> Extracto de la página:

By Isabel M.
Estrada-Portales
Para Harold, el más hermoso regalo
Llegó el 2 de septiembre y el calendario insiste en asegurarse de que yo
sepa que ha pasado el tiempo, la vida, la pena y – apenas me atrevo a decirlo –
la felicidad. Pero esta última decidió quedarse, como si fuera un derecho, como
si la mereciera.
Sin embargo, ha sido el peor año de mi vida. O creía yo eso.
Hace años yo era muy joven, tan joven que los brazos de Víctor Estrada
todavía me protegían y su murmullo me leía libros interminables. Yo era muy
joven. Vivía en una isla que creía que había encontrado todas las respuestas y
yo era tan joven que me lo creía y era feliz. Un día lloré mucho, porque no
podía entender cómo podía ser tan feliz en un mundo que me echaba a la cara su
dolor continuamente. ¿Cómo
no sentir esa infelicidad? Era demasiado joven. Papá dijo las cosas
que se dicen cuando uno sabe que no puede proteger a sus hijos del dolor real. Palabras
que salen de la frustración y de los años, imagino.

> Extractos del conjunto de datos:
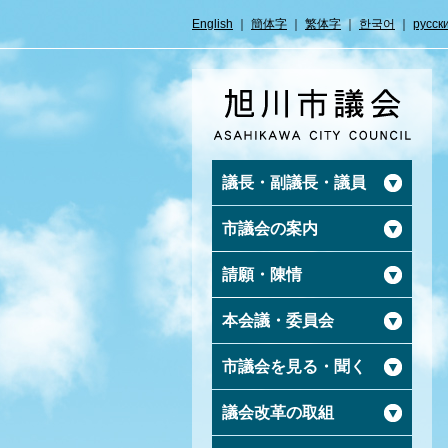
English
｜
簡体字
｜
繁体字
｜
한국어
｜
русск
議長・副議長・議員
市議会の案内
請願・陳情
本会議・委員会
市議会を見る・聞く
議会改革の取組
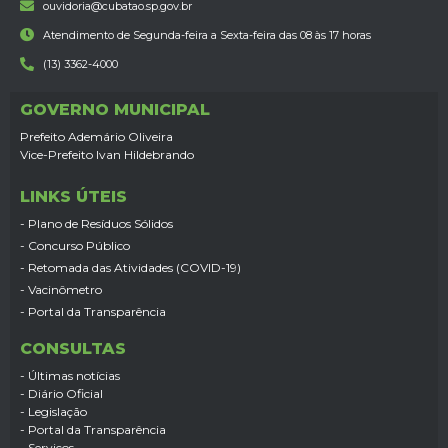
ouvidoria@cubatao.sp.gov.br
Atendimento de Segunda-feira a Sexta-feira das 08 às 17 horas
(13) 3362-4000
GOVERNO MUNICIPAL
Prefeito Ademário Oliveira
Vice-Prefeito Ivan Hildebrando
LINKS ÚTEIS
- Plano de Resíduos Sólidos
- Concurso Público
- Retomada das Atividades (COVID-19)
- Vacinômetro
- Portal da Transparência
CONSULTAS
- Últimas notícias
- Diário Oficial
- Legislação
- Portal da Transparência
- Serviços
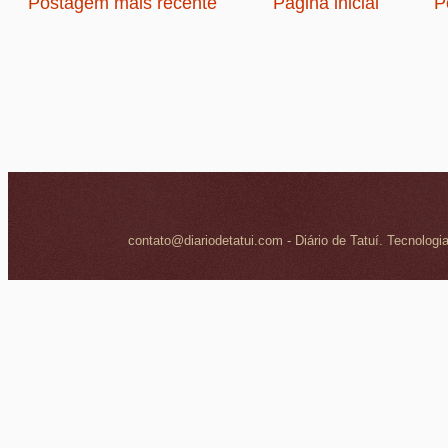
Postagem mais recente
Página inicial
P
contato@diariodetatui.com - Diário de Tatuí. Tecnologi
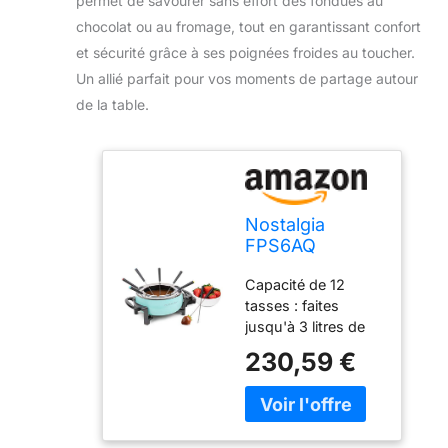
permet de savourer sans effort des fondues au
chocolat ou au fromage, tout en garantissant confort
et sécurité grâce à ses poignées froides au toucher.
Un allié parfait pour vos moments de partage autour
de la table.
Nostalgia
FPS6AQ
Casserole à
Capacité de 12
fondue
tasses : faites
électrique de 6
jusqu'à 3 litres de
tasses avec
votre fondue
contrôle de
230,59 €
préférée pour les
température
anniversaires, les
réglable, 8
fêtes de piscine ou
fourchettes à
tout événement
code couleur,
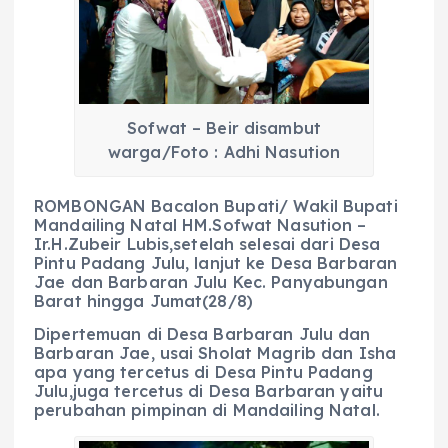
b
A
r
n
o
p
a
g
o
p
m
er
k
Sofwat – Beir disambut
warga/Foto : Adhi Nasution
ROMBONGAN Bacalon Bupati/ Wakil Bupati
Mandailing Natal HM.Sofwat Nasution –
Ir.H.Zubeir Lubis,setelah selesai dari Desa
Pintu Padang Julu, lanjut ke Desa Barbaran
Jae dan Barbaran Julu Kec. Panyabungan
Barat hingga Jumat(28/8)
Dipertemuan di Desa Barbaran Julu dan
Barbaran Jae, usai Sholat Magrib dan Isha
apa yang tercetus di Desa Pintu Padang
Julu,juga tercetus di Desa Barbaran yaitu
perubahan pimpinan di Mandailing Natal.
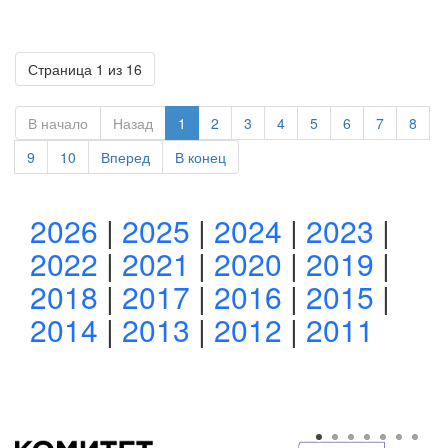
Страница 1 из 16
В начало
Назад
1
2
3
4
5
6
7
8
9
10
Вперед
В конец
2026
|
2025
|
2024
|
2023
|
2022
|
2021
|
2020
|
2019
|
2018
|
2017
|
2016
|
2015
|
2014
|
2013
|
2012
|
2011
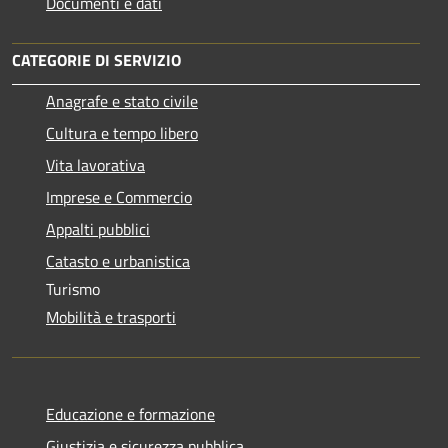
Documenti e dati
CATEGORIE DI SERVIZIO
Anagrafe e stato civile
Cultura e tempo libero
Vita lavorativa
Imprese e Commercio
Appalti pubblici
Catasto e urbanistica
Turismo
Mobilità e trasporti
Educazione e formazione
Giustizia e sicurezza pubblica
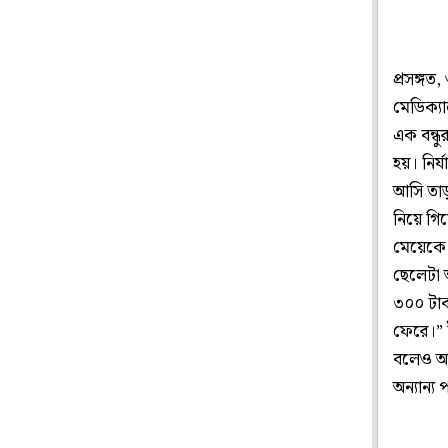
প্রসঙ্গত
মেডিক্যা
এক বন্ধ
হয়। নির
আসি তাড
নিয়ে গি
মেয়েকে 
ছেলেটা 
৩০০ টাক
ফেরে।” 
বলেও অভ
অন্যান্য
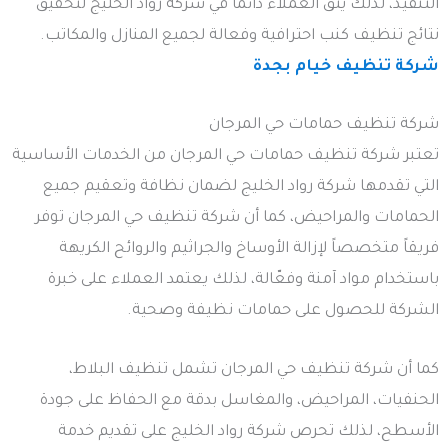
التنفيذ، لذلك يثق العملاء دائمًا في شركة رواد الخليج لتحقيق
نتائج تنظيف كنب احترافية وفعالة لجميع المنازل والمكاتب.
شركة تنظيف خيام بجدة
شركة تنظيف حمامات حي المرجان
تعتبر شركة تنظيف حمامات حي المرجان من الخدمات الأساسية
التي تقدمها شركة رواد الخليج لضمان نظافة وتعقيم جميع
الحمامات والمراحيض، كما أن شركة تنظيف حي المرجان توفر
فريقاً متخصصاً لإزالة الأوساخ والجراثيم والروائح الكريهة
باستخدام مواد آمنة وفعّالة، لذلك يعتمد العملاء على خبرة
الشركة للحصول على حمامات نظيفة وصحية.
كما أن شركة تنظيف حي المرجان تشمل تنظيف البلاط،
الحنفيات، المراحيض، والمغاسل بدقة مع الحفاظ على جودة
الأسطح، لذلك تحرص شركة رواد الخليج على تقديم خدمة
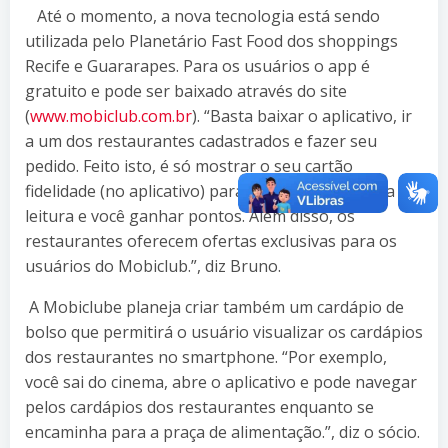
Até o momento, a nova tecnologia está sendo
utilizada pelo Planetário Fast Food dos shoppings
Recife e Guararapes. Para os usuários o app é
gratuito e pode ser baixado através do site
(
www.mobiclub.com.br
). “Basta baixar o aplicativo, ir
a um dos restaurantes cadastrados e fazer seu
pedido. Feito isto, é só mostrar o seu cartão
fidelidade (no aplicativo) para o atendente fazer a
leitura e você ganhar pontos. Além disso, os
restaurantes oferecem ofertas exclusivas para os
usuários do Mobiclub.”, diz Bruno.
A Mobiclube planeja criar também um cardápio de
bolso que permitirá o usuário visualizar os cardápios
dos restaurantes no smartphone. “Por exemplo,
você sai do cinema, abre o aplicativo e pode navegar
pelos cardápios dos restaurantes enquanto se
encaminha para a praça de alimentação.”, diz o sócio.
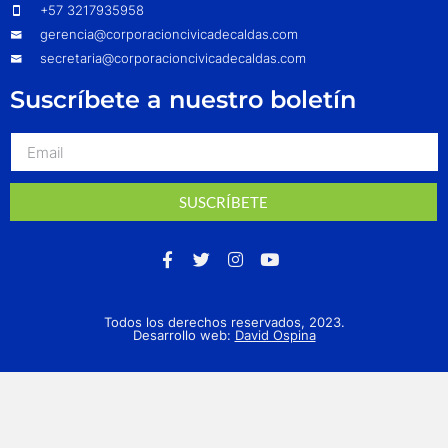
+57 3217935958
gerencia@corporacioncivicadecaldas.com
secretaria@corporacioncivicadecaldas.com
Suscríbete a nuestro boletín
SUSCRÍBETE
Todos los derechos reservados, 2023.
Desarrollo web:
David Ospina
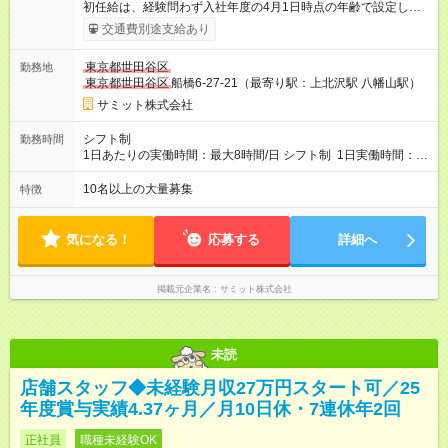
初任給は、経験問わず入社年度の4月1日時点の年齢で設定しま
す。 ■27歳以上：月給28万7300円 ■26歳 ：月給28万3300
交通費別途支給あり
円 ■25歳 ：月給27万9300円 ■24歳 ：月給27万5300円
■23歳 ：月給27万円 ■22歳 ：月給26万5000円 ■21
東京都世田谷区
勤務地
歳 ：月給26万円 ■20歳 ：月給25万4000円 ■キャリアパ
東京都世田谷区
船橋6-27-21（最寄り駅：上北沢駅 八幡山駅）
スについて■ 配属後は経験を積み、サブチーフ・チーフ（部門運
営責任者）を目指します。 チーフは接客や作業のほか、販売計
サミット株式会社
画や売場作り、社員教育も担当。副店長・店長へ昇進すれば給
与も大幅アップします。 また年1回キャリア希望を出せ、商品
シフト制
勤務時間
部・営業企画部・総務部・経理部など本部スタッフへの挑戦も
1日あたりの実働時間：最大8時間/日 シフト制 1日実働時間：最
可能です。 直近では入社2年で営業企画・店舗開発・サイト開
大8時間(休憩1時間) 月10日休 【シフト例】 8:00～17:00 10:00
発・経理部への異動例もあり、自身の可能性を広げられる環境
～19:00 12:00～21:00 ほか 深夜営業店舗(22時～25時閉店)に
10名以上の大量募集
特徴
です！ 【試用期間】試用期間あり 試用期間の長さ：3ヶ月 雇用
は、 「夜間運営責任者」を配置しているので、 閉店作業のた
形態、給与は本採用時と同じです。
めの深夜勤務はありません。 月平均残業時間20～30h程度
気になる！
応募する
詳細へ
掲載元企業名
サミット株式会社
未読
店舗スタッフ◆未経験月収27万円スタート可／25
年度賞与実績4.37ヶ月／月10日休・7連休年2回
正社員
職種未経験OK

> Qué hacer:
**A.** En el extracto, ¿qué cosas insiste el calendario en que quien escribe sepa que han pasado? Enuméralas todas.
**B.** ¿Puedes repetir tal cual el pasaje del extracto que va desde "By Isabel M." hasta "si la mereciera."?
El listado procede de otra fuente distinta.

> Tus respuestas:
**A.** El tiempo, la vida, la pena y la felicidad.

**B.**
By Isabel M.
Estrada-Portales
Para Harold, el más hermoso regalo
Llegó el 2 de septiembre y el calendario insiste en asegurarse de que yo
sepa que ha pasado el tiempo, la vida, la pena y – apenas me atrevo a decirlo –
la felicidad. Pero esta última decidió quedarse, como si fuera un derecho, como
si la mereciera.